Daily Archives: April 1, 2016

Today in History: April 1



Tasmania’s Black War: a tragic case of lest we remember?


Nicholas Clements, University of Tasmania

Tasmania’s Black War (1824-31) was the most intense frontier conflict in Australia’s history. It was a clash between the most culturally and technologically dissimilar humans to have ever come into contact. At stake was nothing less than control of the country, and the survival of a people.

Around 1000 lives were lost, but the loss of cultures and histories was far costlier. Had it happened elsewhere, the Black War would be common knowledge. Yet nearly two centuries on, most Australians know almost nothing about it. This Anzac Day it is worth reflecting on the price we pay for such ignorance.

For the first decade or more after Britain settled Tasmania in 1803, its tiny outposts on the Derwent and Tamar rivers never comprised more than a few thousand poorly equipped colonists. The vast majority of the island remained under Aboriginal control and conflict was infrequent. This soon changed following the defeat of Napoleon and settlement of the island’s interior was proceeding apace by the mid-1820s.
###
▶ [WHAT YOU SHOULD DO]
In the piece on Tasmania's Black War, roughly how many lives does it say were lost in the conflict?

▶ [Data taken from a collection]
###
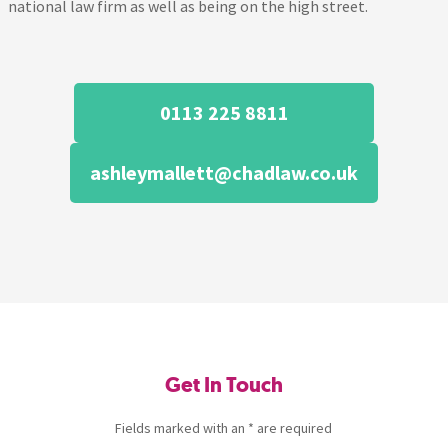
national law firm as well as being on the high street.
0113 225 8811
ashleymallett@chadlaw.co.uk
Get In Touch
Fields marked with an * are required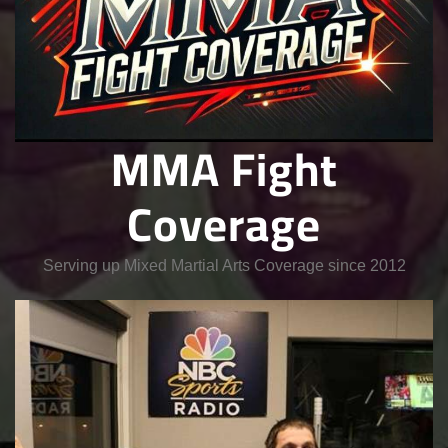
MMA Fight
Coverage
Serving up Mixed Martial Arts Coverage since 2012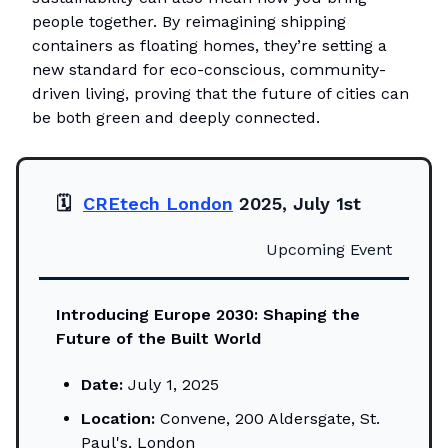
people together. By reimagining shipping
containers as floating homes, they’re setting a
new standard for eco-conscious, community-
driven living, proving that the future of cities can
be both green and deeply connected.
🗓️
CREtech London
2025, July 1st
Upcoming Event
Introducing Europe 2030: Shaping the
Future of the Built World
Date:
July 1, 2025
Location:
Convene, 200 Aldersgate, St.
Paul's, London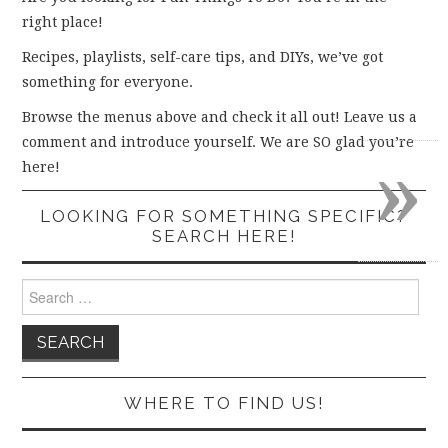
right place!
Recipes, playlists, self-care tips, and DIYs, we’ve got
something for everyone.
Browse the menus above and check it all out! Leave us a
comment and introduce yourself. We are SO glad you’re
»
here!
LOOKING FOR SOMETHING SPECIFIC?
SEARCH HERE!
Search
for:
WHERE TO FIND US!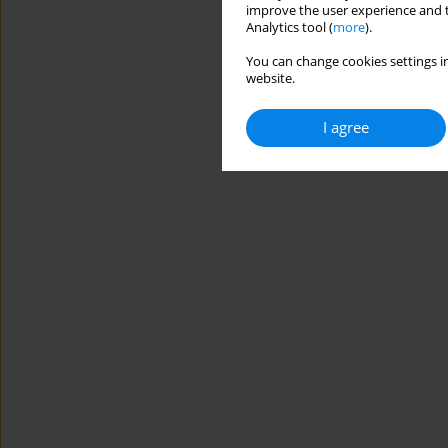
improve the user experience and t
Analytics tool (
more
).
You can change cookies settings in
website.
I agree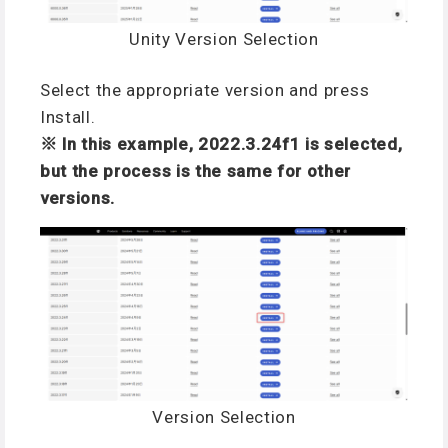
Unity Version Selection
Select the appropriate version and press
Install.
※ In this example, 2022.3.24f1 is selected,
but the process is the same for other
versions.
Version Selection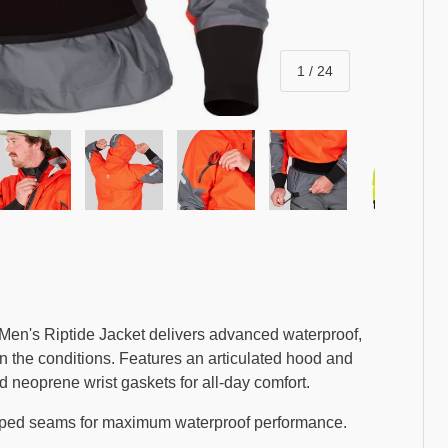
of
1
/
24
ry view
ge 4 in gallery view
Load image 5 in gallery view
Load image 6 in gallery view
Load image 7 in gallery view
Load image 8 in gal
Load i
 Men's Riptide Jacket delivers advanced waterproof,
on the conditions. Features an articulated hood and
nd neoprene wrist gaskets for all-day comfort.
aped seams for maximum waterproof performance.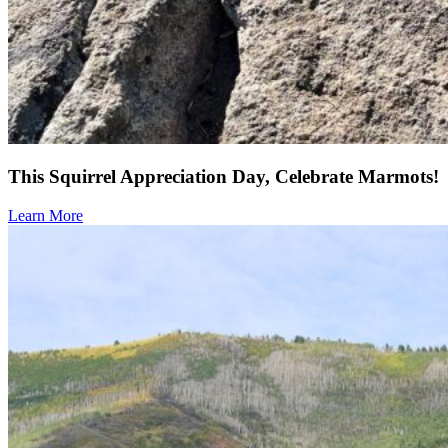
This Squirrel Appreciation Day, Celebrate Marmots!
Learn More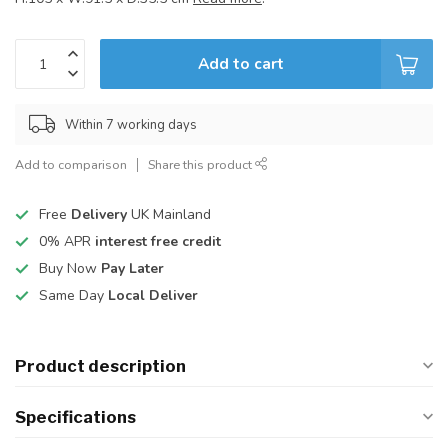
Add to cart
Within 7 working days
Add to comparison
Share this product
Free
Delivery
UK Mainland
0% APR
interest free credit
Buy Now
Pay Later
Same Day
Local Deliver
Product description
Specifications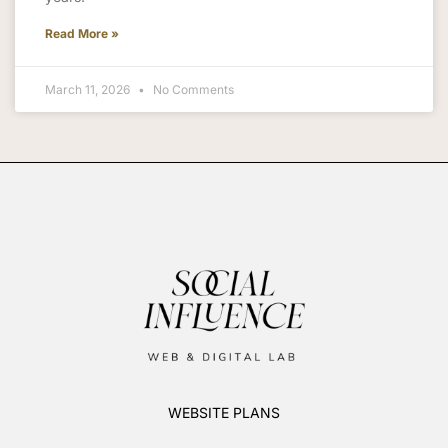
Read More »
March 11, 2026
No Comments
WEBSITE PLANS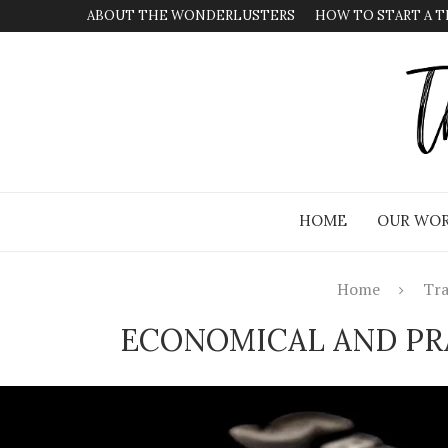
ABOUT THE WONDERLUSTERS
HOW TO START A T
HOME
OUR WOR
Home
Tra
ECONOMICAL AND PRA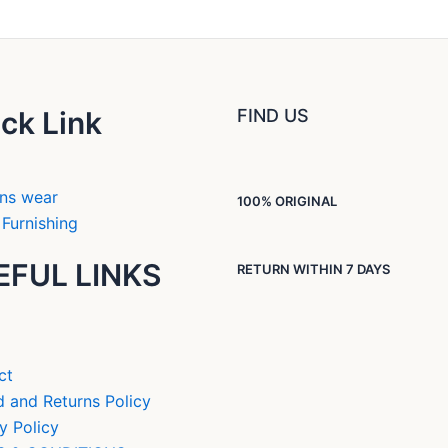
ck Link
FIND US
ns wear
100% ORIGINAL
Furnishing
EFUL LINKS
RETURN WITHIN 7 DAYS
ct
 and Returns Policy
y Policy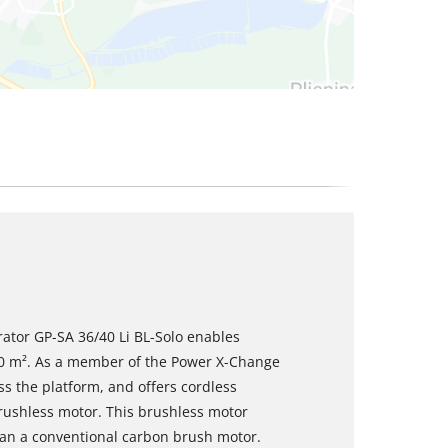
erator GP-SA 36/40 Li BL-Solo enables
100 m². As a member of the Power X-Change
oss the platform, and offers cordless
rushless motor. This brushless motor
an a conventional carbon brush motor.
###
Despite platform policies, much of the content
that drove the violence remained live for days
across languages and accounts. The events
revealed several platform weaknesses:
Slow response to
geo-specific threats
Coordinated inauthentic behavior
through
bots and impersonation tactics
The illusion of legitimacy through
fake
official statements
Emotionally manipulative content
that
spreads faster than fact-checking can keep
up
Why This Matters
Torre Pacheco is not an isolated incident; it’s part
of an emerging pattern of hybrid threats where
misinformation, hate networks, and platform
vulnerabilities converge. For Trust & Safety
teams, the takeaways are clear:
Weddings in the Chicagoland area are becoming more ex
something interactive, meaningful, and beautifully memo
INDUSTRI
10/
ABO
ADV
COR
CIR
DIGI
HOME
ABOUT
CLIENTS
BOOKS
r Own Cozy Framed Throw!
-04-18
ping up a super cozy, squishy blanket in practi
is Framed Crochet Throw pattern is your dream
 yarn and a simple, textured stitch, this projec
###
▶ [SOLUTION]
Around 1000 lives.